The CAM strategy of photosynthesis (https://en.wikipedia.org/wiki/Crassulacean_acid_metabolism) seems, for example, to be mutually exclusive with N-fixation (https://en.wikipedia.org/wiki/Nitrogen_fixation). I hypothesise that there is something – more broadly - about all forms of photosynthesis in succulent tissues that militate against the physiology involved in N-fixation, and other N-augmentation mechanisms such as ectotrophic mycorrhizae (present in many caesalps and some mimosas such as Australian acacias).
It seems significant that N-fixing (and ectomycorrhizal) plants are not only averse to succulence, but embrace sclerophylly (https://en.wikipedia.org/wiki/Sclerophyll) - which is in a sense the opposite of succulence - extensively. Not only are many peas and mimosas extremely sclerophyllous, but their development of phyllodes is unrivalled by other plant families.
A species of Senna (https://www.inaturalist.org/observations?place_id=any&taxon_id=52348&view=species) in South America is said to have somewhat succulent photosynthetic stems, but not leaves (Gwilym Lewis, by email).
Another leguminous plant with green stems, namely Daviesia euphorbioides (https://en.wikipedia.org/wiki/Daviesia_euphorbioides), has a misleading name. Daviesia (https://www.inaturalist.org/observations?place_id=any&taxon_id=139296&view=species) is an extremely sclerophyllous genus (far more so than most of the so-called ‘sclerophylls’ of the Cape Flora, https://en.wikipedia.org/wiki/Cape_Floristic_Region), and D. euphorbioides is no exception. The stems are photosynthetic, but there is no succulent tissue (http://australiansucculents.com/articles-news/australian-native-cactus/daviesia).
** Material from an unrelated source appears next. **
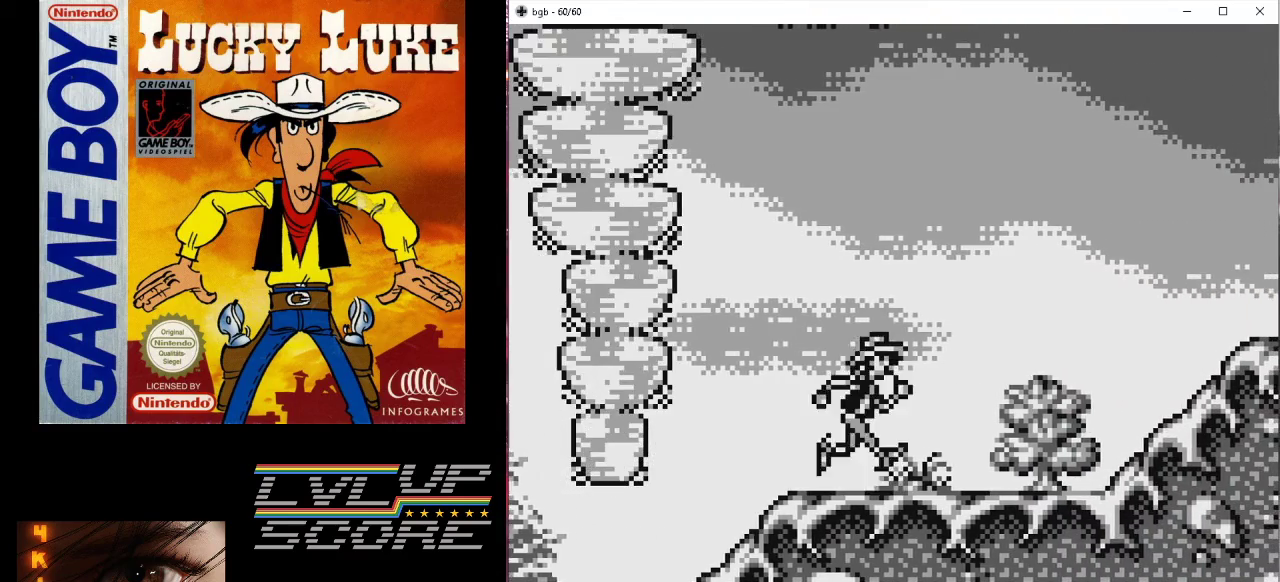
{"buttons": ["DPAD_RIGHT"], "events": []}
Although the following observation does not refer to a leguminous plant, I append it here because the adaptation described may possibly occur in some legume.
Notes on 'hidden succulence' in Podranea (https://www.inaturalist.org/observations?place_id=any&taxon_id=156576&view=species):
In my garden in Perth, Western Australia, I have an individual of Podranea (Bignoniaceae). What I have noticed is as follows.
The lax, 2.5 m-high shrub, which is certainly not succulent-looking in any way in its stems or foliage, turns out to have certain succulent tissues underground. The roots are long and cylindrical, and penetrate the soil as normal roots are expected to. However, they are covered in an extremely juicy layer, making them more than 1 cm thick. Whether these qualify as root-tubers or not, they certainly function to store water.
More surprisingly, I have found that the foliage is somewhat ‘wilt-resistant’, despite having no succulent or fleshy texture.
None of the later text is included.